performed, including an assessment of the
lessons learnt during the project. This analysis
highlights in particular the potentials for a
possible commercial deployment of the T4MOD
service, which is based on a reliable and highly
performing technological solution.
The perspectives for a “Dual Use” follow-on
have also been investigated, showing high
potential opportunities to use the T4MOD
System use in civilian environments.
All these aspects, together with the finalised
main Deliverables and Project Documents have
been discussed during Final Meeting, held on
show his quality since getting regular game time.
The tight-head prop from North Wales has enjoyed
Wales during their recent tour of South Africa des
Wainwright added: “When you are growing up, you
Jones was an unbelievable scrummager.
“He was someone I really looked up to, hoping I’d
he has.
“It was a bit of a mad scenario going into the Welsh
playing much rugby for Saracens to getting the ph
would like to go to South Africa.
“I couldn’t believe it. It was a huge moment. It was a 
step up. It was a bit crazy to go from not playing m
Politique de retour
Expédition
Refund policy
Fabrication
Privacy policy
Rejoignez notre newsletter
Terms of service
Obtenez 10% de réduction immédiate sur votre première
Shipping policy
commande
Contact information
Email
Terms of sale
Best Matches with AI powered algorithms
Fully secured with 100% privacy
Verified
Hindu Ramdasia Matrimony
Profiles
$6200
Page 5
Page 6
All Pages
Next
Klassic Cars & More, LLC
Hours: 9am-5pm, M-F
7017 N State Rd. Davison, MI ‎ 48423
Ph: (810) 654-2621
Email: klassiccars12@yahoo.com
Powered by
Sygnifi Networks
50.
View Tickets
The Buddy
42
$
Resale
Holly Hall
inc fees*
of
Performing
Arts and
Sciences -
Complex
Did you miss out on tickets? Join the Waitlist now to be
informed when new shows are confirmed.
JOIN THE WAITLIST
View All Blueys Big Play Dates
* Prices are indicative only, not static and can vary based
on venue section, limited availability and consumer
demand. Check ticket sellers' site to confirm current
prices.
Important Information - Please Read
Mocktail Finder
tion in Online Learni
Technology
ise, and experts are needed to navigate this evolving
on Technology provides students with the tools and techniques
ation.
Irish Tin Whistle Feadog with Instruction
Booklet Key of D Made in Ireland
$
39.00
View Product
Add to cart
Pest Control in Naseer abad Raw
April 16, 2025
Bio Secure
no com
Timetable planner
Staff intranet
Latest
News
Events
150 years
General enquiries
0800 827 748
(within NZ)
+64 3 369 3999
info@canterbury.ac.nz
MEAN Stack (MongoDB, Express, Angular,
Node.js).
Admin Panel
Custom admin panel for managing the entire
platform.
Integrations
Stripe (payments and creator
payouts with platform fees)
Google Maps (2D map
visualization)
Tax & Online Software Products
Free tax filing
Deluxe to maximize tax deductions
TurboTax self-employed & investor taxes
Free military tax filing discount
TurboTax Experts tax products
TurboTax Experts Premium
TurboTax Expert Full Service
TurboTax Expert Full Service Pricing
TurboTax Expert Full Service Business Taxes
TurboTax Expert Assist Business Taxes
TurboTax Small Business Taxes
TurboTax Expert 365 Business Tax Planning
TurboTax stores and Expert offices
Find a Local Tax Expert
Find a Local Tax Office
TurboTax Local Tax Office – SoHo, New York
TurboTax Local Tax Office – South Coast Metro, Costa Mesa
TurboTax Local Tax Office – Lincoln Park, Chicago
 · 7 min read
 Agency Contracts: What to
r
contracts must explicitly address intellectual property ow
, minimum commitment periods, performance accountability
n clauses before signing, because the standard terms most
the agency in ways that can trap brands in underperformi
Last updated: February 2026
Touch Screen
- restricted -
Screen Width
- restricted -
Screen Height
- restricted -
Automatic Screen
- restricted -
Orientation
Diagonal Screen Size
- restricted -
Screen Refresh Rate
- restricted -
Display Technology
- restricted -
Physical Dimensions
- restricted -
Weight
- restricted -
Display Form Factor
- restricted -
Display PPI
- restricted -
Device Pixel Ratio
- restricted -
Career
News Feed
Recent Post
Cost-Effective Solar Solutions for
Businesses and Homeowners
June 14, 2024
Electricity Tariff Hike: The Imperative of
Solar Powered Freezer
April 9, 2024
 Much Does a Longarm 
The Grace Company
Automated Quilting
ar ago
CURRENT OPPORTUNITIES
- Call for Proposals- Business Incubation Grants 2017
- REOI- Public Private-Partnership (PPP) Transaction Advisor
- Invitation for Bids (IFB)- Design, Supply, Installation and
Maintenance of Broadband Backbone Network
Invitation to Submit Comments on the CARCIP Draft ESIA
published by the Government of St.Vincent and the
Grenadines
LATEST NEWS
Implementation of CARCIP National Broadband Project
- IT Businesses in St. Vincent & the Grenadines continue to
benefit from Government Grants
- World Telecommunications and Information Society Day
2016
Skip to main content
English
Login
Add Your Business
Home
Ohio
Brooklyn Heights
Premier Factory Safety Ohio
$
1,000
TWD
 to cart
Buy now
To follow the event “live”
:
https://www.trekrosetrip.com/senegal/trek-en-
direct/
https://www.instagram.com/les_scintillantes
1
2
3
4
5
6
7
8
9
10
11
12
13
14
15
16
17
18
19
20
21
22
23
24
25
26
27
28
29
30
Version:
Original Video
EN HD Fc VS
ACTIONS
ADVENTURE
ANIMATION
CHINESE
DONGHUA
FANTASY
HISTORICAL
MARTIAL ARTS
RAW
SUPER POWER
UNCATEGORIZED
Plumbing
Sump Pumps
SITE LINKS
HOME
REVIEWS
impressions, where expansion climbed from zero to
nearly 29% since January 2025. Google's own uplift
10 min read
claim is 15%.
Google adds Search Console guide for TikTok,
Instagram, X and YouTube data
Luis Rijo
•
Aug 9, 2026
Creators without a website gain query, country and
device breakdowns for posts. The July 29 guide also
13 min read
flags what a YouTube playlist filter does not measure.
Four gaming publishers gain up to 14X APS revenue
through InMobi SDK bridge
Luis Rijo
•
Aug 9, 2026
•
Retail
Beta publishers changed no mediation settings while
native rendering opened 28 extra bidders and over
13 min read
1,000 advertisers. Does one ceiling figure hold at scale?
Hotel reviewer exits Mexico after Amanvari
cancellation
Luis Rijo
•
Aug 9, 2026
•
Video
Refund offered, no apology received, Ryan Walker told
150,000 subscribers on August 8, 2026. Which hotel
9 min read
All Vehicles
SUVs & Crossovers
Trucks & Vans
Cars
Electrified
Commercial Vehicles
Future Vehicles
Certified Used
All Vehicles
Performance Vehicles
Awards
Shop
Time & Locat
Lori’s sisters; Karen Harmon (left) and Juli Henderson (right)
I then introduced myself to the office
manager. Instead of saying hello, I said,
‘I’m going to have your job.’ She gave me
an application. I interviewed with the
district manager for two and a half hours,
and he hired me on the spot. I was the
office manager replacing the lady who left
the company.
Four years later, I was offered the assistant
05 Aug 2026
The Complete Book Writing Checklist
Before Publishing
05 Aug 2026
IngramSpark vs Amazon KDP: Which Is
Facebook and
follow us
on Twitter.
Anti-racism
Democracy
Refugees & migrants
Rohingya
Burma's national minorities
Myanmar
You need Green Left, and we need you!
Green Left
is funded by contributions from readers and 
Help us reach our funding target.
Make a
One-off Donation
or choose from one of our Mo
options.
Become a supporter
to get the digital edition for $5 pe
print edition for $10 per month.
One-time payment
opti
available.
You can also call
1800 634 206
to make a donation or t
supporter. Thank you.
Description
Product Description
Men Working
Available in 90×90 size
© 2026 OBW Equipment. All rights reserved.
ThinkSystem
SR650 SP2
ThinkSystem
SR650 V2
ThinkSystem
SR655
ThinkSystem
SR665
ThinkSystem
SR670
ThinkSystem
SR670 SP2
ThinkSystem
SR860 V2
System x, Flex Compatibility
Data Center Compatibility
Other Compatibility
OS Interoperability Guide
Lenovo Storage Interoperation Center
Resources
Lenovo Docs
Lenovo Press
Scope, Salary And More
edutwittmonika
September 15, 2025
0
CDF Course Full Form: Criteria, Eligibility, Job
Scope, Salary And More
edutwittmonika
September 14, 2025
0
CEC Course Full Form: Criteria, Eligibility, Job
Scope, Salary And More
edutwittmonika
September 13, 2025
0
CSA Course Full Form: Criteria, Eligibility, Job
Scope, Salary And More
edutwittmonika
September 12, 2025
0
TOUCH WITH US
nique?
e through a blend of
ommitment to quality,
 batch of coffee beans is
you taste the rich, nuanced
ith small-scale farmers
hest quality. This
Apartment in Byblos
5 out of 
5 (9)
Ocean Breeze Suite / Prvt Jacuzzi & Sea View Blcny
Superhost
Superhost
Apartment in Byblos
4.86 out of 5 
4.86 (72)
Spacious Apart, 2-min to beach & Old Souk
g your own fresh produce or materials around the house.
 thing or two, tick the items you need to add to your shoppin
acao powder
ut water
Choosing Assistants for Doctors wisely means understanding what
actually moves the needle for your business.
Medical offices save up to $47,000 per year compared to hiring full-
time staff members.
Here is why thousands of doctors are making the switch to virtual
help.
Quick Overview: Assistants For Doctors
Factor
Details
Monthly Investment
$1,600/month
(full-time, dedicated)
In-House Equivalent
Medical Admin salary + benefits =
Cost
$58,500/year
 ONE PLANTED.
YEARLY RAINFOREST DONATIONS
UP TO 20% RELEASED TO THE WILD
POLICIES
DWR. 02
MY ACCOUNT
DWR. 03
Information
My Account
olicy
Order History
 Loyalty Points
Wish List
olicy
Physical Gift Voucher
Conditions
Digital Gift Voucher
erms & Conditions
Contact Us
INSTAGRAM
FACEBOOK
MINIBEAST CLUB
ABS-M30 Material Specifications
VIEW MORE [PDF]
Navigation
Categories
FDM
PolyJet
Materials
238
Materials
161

-.-.-

→ **Task directions**: For each line of the entries that includes "Course", show that line.

→ **Answer section**:
CDF Course Full Form: Criteria, Eligibility, Job
CEC Course Full Form: Criteria, Eligibility, Job
CSA Course Full Form: Criteria, Eligibility, Job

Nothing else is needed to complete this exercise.